Der deutsche Doping-Jäger Werner Franke misst dem Interview Armstrongs bei Winfrey wenig Bedeutung zu. Viel wichtiger sei es, den langjährigen Dominator der Tour de France vor ein staatliches Gericht zu bringen. "Dort könnte er Dinge gefragt werden, die bis jetzt noch gar nicht bekannt sind. Und das wäre dann noch viel kribbeliger, als wir uns das alle vorstellen können.
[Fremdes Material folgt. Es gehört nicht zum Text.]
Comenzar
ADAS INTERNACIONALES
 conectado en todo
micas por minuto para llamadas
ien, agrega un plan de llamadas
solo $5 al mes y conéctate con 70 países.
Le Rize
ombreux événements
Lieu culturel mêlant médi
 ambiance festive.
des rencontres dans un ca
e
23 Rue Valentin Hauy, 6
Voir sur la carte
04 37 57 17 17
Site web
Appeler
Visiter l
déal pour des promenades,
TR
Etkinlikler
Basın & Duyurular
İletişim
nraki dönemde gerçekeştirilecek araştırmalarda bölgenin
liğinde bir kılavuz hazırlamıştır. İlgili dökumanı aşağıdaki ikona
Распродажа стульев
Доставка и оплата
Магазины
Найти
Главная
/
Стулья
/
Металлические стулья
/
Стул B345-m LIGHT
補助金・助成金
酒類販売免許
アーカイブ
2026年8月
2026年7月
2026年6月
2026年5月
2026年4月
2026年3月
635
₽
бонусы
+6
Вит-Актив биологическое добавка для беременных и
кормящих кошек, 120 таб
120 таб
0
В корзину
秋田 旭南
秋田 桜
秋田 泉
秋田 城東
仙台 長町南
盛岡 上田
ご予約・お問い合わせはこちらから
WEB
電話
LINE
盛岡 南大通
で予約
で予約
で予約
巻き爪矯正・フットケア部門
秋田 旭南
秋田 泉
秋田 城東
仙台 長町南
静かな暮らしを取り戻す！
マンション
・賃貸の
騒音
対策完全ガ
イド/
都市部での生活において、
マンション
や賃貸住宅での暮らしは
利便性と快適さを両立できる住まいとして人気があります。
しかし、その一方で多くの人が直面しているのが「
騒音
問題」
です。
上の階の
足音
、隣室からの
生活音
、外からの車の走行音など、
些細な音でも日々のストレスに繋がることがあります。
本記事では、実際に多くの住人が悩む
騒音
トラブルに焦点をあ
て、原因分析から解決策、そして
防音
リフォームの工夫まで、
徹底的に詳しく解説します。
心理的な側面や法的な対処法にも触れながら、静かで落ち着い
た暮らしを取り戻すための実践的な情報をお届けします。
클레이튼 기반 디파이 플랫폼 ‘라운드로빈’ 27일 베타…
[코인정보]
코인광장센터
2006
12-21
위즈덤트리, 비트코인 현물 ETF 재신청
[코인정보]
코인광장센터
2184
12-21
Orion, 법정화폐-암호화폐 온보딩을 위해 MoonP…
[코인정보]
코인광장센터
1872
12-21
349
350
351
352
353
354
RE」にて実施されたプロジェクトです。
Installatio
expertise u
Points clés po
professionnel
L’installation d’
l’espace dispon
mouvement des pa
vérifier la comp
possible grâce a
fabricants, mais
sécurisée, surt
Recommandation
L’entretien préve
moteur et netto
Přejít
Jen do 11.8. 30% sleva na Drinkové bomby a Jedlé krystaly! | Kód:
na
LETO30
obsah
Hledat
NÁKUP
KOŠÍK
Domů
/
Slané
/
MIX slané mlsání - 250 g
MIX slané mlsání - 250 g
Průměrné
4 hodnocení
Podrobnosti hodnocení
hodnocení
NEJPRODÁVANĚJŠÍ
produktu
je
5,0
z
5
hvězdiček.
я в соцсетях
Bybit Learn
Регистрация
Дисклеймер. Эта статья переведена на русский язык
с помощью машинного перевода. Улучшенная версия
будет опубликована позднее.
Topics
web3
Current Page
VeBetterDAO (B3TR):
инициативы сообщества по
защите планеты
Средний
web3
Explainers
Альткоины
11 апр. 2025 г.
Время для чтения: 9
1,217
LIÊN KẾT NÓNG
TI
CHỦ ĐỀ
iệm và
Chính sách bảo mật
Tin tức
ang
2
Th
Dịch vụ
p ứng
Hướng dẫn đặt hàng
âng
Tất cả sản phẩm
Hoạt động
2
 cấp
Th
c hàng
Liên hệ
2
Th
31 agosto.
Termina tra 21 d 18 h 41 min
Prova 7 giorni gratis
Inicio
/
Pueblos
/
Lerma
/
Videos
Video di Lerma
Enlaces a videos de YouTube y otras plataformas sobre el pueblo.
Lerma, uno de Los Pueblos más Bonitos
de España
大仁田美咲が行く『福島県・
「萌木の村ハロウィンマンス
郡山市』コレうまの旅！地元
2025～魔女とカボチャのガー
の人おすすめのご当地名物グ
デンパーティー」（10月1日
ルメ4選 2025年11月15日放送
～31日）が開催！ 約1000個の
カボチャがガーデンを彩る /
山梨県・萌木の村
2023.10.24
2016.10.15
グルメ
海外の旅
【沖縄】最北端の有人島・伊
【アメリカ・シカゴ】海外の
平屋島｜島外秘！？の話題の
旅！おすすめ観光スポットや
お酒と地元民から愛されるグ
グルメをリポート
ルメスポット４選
Bei der Wahrheitsfindung sind die amerikanischen Gerichte nicht zimperlich", sagte Franke der "Welt".
Ex-UCI-Chef weist Vorwürfe zurück
Alle Vorwürfe seien haltlos. "Ich stehe weit über diesem Geschwätz, auch wenn das alles sehr negativ für mich ist." Verbruggen, der von 1991 bis 2005 während der großen Triumphe Armstrongs Chef der UCI war, hatte sich im Dezember vor dem TV-Auftritt Armstrongs den Fragen der Zeitschrift gestellt.
Dem jetzigen UCI-Ehrenvorsitzenden war mehrfach vorgeworfen worden, Armstrong gedeckt zu haben und dafür bezahlt worden zu sein. "Armstrong ist nie, aber auch nie, positiv bei uns getestet worden", betonte Verbruggen. Nach Bestätigung des aktuellen UCI-Chefs Pat McQuaid hatte Armstrong dem Verband 125.000 Dollar (rund 93.800 Euro) "gespendet". Verbruggen sprach in dem Interview von "100.000 Dollar" (rund 75.000 Euro). Das Geld sei "nicht in den Taschen von irgend jemandem" verschwunden.